The size evolution is complex : galaxies appear roughly constant in size from z \sim 3 to z \sim 2 and then grow rapidly to lower redshifts .
The evolution in the surface mass density profiles indicates that most of the mass at r < 2 kpc was in place by z \sim 2 , and that most of the new mass growth occurred at larger radii .
This inside-out mass growth is therefore responsible for the larger sizes and higher Sérsic indices of the descendants toward low redshift .
At z < 2 , the effective radius evolves with the stellar mass as r _ { e } \propto M ^ { 2.0 } , consistent with scenarios that find dissipationless minor mergers to be a key driver of size evolution .

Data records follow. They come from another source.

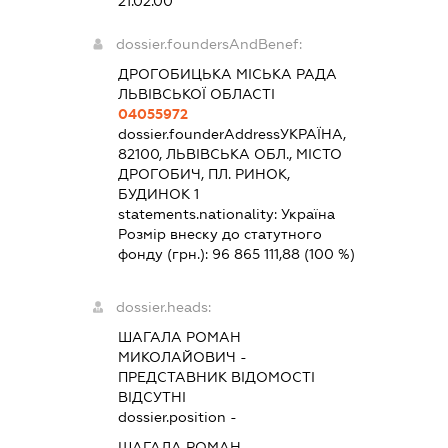
21.02.00
dossier.foundersAndBenef:
ДРОГОБИЦЬКА МІСЬКА РАДА
ЛЬВІВСЬКОЇ ОБЛАСТІ
04055972
dossier.founderAddress
УКРАЇНА,
82100, ЛЬВІВСЬКА ОБЛ., МІСТО
ДРОГОБИЧ, ПЛ. РИНОК,
БУДИНОК 1
statements.nationality:
Україна
Розмір внеску до статутного
фонду (грн.):
96 865 111,88
(100 %)
dossier.heads:
ШАГАЛА РОМАН
МИКОЛАЙОВИЧ
-
ПРЕДСТАВНИК
ВІДОМОСТІ
ВІДСУТНІ
dossier.position -
ШАГАЛА РОМАН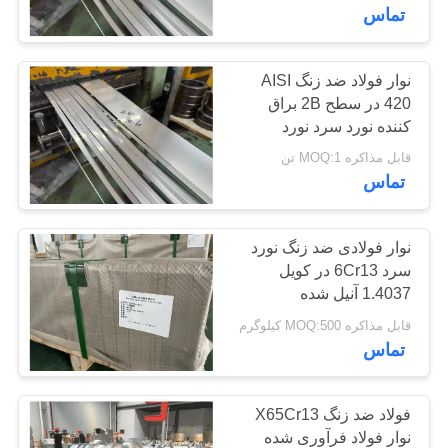
کارخانه
تماس
کنترل
نوار فولاد ضد زنگ AISI
71
420 در سطح 2B براق
کیفیت
کننده نورد سرد نورد
فولاد ضد زنگ Ferritic
قابل مذاکره MOQ:1 تن
با
تماس
ما
تماس
نوار فولادی ضد زنگ نورد
سرد 6Cr13 در کویل
بگیرید
1.4037 آنیل شده
30
قابل مذاکره MOQ:500 کیلوگرم
درخواست
تماس
آلیاژ های ویژه
نقل قول
فولاد ضد زنگ X65Cr13
نقشه
نوار فولاد فرآوری شده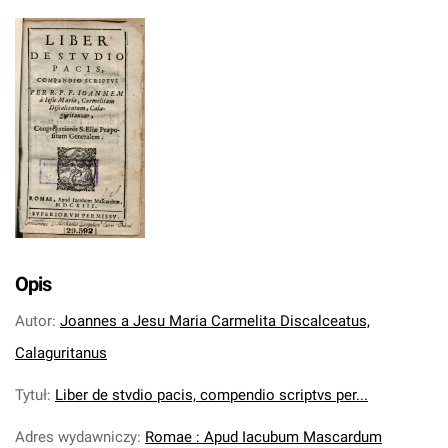
Opis
Autor
:
Joannes a Jesu Maria Carmelita Discalceatus,
Calaguritanus
Tytuł
:
Liber de stvdio pacis, compendio scriptvs per...
Adres wydawniczy
:
Romae : Apud Iacubum Mascardum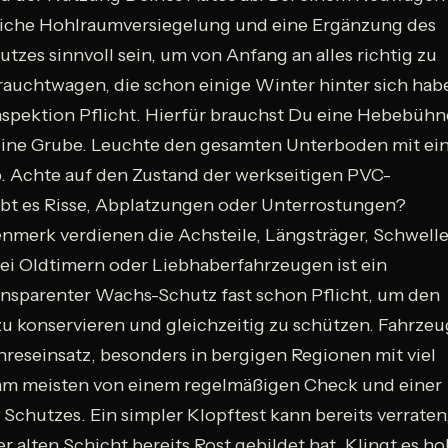
liche Hohlraumversiegelung und eine Ergänzung des
tzes sinnvoll sein, um von Anfang an alles richtig zu
auchtwagen, die schon einige Winter hinter sich hab
Inspektion Pflicht. Hierfür brauchst Du eine Hebebühn
ine Grube. Leuchte den gesamten Unterboden mit ei
. Achte auf den Zustand der werkseitigen PVC-
bt es Risse, Abplatzungen oder Unterrostungen?
merk verdienen die Achsteile, Längsträger, Schwelle
ei Oldtimern oder Liebhaberfahrzeugen ist ein
ansparenter Wachs-Schutz fast schon Pflicht, um den
zu konservieren und gleichzeitig zu schützen. Fahrze
hreseinsatz, besonders in bergigen Regionen mit viel
n am meisten von einem regelmäßigen Check und einer
Schutzes. Ein simpler Klopftest kann bereits verraten
er alten Schicht bereits Rost gebildet hat. Klingt es ho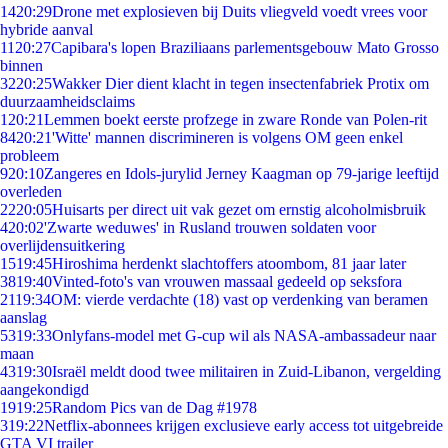
14
20:29
Drone met explosieven bij Duits vliegveld voedt vrees voor
hybride aanval
11
20:27
Capibara's lopen Braziliaans parlementsgebouw Mato Grosso
binnen
32
20:25
Wakker Dier dient klacht in tegen insectenfabriek Protix om
duurzaamheidsclaims
1
20:21
Lemmen boekt eerste profzege in zware Ronde van Polen-rit
84
20:21
'Witte' mannen discrimineren is volgens OM geen enkel
probleem
9
20:10
Zangeres en Idols-jurylid Jerney Kaagman op 79-jarige leeftijd
overleden
22
20:05
Huisarts per direct uit vak gezet om ernstig alcoholmisbruik
4
20:02
'Zwarte weduwes' in Rusland trouwen soldaten voor
overlijdensuitkering
15
19:45
Hiroshima herdenkt slachtoffers atoombom, 81 jaar later
38
19:40
Vinted-foto's van vrouwen massaal gedeeld op seksfora
21
19:34
OM: vierde verdachte (18) vast op verdenking van beramen
aanslag
53
19:33
Onlyfans-model met G-cup wil als NASA-ambassadeur naar
maan
43
19:30
Israël meldt dood twee militairen in Zuid-Libanon, vergelding
aangekondigd
19
19:25
Random Pics van de Dag #1978
3
19:22
Netflix-abonnees krijgen exclusieve early access tot uitgebreide
GTA VI trailer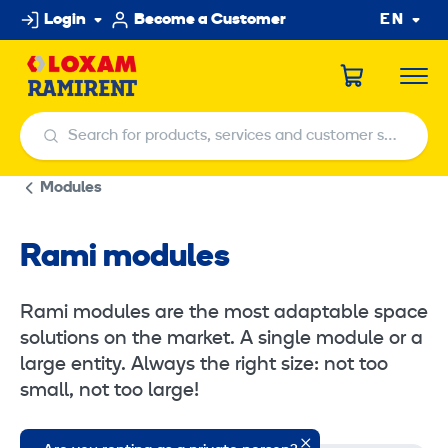
Skip
Login
Become a Customer
EN
to
content
Search for products, services and customer service centers
Search for products, services and customer service centers
Modules
Rami modules
Rami modules are the most adaptable space
solutions on the market. A single module or a
large entity. Always the right size: not too
small, not too large!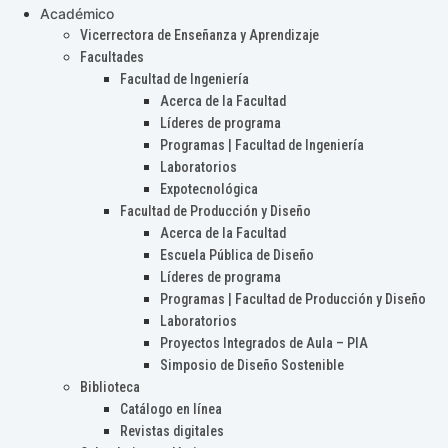
Académico
Vicerrectora de Enseñanza y Aprendizaje
Facultades
Facultad de Ingeniería
Acerca de la Facultad
Líderes de programa
Programas | Facultad de Ingeniería
Laboratorios
Expotecnológica
Facultad de Producción y Diseño
Acerca de la Facultad
Escuela Pública de Diseño
Líderes de programa
Programas | Facultad de Producción y Diseño
Laboratorios
Proyectos Integrados de Aula – PIA
Simposio de Diseño Sostenible
Biblioteca
Catálogo en línea
Revistas digitales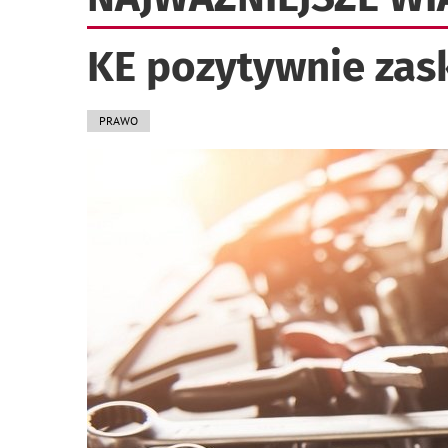
KE pozytywnie zas
PRAWO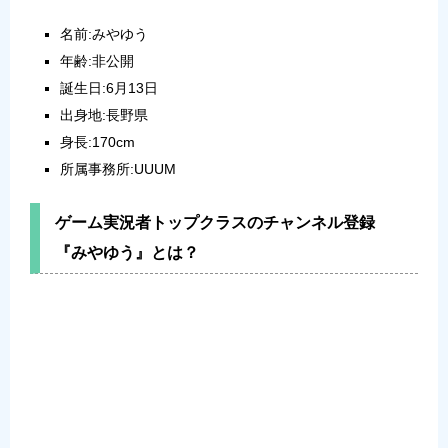
名前:みやゆう
年齢:非公開
誕生日:6月13日
出身地:長野県
身長:170cm
所属事務所:UUUM
ゲーム実況者トップクラスのチャンネル登録
『みやゆう』とは？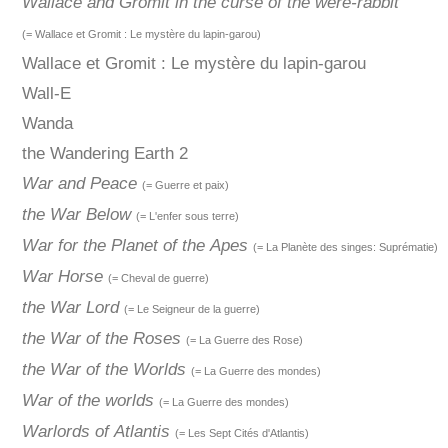
Wallace and Gromit in the curse of the were-rabbit
(= Wallace et Gromit : Le mystère du lapin-garou)
Wallace et Gromit : Le mystère du lapin-garou
Wall-E
Wanda
the Wandering Earth 2
War and Peace
(= Guerre et paix)
the War Below
(= L'enfer sous terre)
War for the Planet of the Apes
(= La Planète des singes: Suprématie)
War Horse
(= Cheval de guerre)
the War Lord
(= Le Seigneur de la guerre)
the War of the Roses
(= La Guerre des Rose)
the War of the Worlds
(= La Guerre des mondes)
War of the worlds
(= La Guerre des mondes)
Warlords of Atlantis
(= Les Sept Cités d'Atlantis)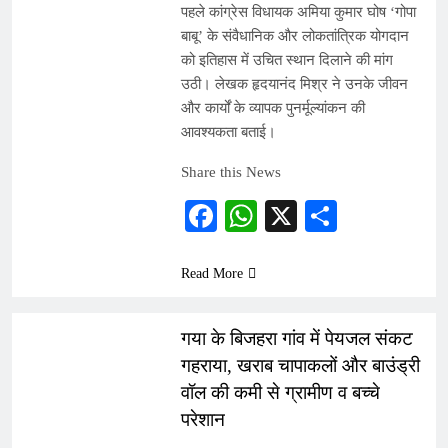
पहले कांग्रेस विधायक अमिया कुमार घोष ‘गोपा
बाबू’ के संवैधानिक और लोकतांत्रिक योगदान
को इतिहास में उचित स्थान दिलाने की मांग
उठी। लेखक हृदयानंद मिश्र ने उनके जीवन
और कार्यों के व्यापक पुनर्मूल्यांकन की
आवश्यकता बताई।
Share this News
Facebook
WhatsApp
X
Share
Read More
INDIA
गया के बिजहरा गांव में पेयजल संकट
गहराया, खराब चापाकलों और बाउंड्री
वॉल की कमी से ग्रामीण व बच्चे
परेशान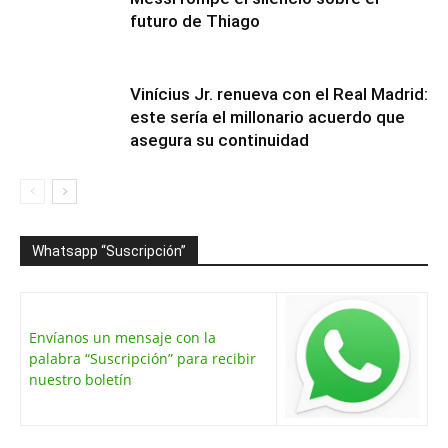
futuro de Thiago
Vinícius Jr. renueva con el Real Madrid:
este sería el millonario acuerdo que
asegura su continuidad
Whatsapp “Suscripción”
Envíanos un mensaje con la
palabra “Suscripción” para recibir
nuestro boletín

The progenitors at z \sim 3 were likely star forming disks with r _ { e } \sim 2 kpc , based on their low Sérsic index of n \sim 1 , low median axis ratio of b / a \sim 0.52 , and typical location in the star-forming region of the U - V versus V - J diagram .
By z \sim 1.5 , many of these star-forming disks disappeared , giving rise to compact quiescent galaxies .
Toward lower redshifts , these galaxies continued to assemble mass at larger radii and became the local ellipticals that dominate the high-mass end of the mass function at the present epoch .